1 FORGIONI, Paula A. Contratos empresariais: teoria geral e aplicação. 6 ed. São Paulo: Thomson Reuters Brasil, 2021.

2 GONÇALVES, Alexandre Tadeu Navarro Pereira; DIAS, Rodrigo Antonio. Tributação das Operações Imobiliárias. 2ª ed. São Paulo: Quartier Latin, 2022, p. 283.

3 GONÇALVES, Alexandre Tadeu Navarro Pereira; DIAS, Rodrigo Antonio. Tributação das Operações Imobiliárias. 2ª ed. São Paulo: Quartier Latin, 2022, p. 283.

4 CHALHUB, Melhim Namem. Incorporação imobiliária. 6 ed. Rio de Janeiro: Forense, 2022, p. 95.

5 CHALHUB, Melhim Namem. Incorporação imobiliária. 6 ed. Rio de Janeiro: Forense, 2022, p. 95.

6 CHALHUB, Melhim Namem. Incorporação imobiliária. 6 ed. Rio de Janeiro: Forense, 2022, p. 144.

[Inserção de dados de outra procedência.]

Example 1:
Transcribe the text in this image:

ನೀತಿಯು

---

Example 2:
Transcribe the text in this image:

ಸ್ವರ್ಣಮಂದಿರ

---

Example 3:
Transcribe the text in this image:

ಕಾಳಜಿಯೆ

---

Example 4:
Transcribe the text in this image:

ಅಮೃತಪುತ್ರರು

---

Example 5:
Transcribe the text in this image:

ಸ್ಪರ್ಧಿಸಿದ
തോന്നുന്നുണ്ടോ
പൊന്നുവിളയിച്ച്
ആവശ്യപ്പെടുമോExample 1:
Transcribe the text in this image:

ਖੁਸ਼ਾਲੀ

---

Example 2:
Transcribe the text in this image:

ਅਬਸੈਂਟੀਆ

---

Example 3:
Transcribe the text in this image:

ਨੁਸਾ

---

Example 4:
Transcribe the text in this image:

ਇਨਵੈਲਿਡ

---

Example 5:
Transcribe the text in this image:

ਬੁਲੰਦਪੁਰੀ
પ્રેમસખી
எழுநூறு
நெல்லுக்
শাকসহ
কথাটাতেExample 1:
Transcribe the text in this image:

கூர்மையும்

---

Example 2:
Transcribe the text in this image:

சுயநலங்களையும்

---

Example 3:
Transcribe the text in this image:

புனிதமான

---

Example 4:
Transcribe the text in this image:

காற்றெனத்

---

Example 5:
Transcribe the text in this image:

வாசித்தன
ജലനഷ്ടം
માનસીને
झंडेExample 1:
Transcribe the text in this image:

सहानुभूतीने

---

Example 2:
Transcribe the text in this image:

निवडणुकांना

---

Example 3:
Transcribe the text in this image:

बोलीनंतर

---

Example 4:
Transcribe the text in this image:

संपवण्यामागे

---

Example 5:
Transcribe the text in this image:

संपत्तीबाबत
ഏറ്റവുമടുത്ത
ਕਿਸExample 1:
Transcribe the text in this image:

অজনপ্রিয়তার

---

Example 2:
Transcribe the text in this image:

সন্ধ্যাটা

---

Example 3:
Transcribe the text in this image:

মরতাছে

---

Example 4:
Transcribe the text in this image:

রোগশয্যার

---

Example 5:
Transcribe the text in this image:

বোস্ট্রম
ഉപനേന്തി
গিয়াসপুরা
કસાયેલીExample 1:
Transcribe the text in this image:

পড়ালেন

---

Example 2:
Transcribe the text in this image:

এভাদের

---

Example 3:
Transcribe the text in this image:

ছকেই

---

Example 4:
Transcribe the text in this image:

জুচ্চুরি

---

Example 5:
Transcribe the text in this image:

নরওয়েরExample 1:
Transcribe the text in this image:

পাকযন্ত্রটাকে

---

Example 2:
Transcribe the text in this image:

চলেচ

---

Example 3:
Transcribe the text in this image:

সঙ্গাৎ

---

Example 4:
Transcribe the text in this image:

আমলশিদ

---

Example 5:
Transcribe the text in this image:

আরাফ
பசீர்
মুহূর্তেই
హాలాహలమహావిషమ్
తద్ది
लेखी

7 AGRAVO DE INSTRUMENTO. RECUPERAÇÃO JUDICIAL. CRÉDITOS ORIUNDOS DE CONTRATOS EM QUE FOI CONSTITUÍDO PATRIMÔNIO DE AFETAÇÃO. AUSÊNCIA DE SUJEIÇÃO AOS EFEITOS DA RECUPERAÇÃO JUDICIAL. 1. No presente caso, recai a controvérsia sobre a sujeição (ou não) de créditos oriundos de contratos em que se constituiu patrimônio de afetação sobre empreendimentos de empresa em recuperação judicial. 2. Nesse contexto, ao que se extrai da análise da legislação aplicável e das alegações vertidas pela parte recorrente, impõe-se a manutenção do entendimento do Juízo de Origem de que, em observância aos princípios norteadores tanto da Lei nº 4.591/1964 quanto da Lei nº 11.101/2005, os créditos objetos dos autos não se sujeitam aos efeitos da recuperação judicial, mesmo perante a inexistência de Sociedade de Propósito Específico e que não se tenha previsão específica para os casos de recuperação judicial na Lei nº 11.101/2005. 3. Cumpre salientar que, por força do art. 43, VII, da Lei nº 4.591/1964, pela vulnerabilidade dos adquirentes, do interesse social envolto e do grande risco para a economia popular, são os adquirentes das unidades autônomas que têm o poder de deliberar acerca do patrimônio de afetação, através de assembléia geral de adquirentes, aplicando-se, analogicamente ao caso concreto, o artigo 119, IX, da Lei n° 11.101/2005. 4. Outrossim, em respeito ao instituto do patrimônio de afetação e a toda conotação social e econômica que o envolve, deve ser conferido às recuperandas a utilização dos recursos do patrimônio geral da empresa para a conclusão das obras. 5. Nesse contexto, conclui-se que, ao não serem incluídos os bens afetados aos efeitos da recuperação judicial, preza-se pela observância e busca dos objetivos da Lei nº 11.101/2005, em especial o princípio da relevância do interesse dos credores. 6. Assim, deve ser mantida em sua integralidade a decisão recorrida, no sentido da não sujeição dos créditos decorrentes de contratos com patrimônio de afetação aos efeitos do instituto da Recuperação Judicial. - AGRAVO DE INSTRUMENTO DESPROVIDO. (Agravo de Instrumento, Nº 70078064995, Quinta Câmara Cível, Tribunal de Justiça do RS, Relator: Lusmary Fatima Turelly da Silva, Julgado em: 18-12-2018).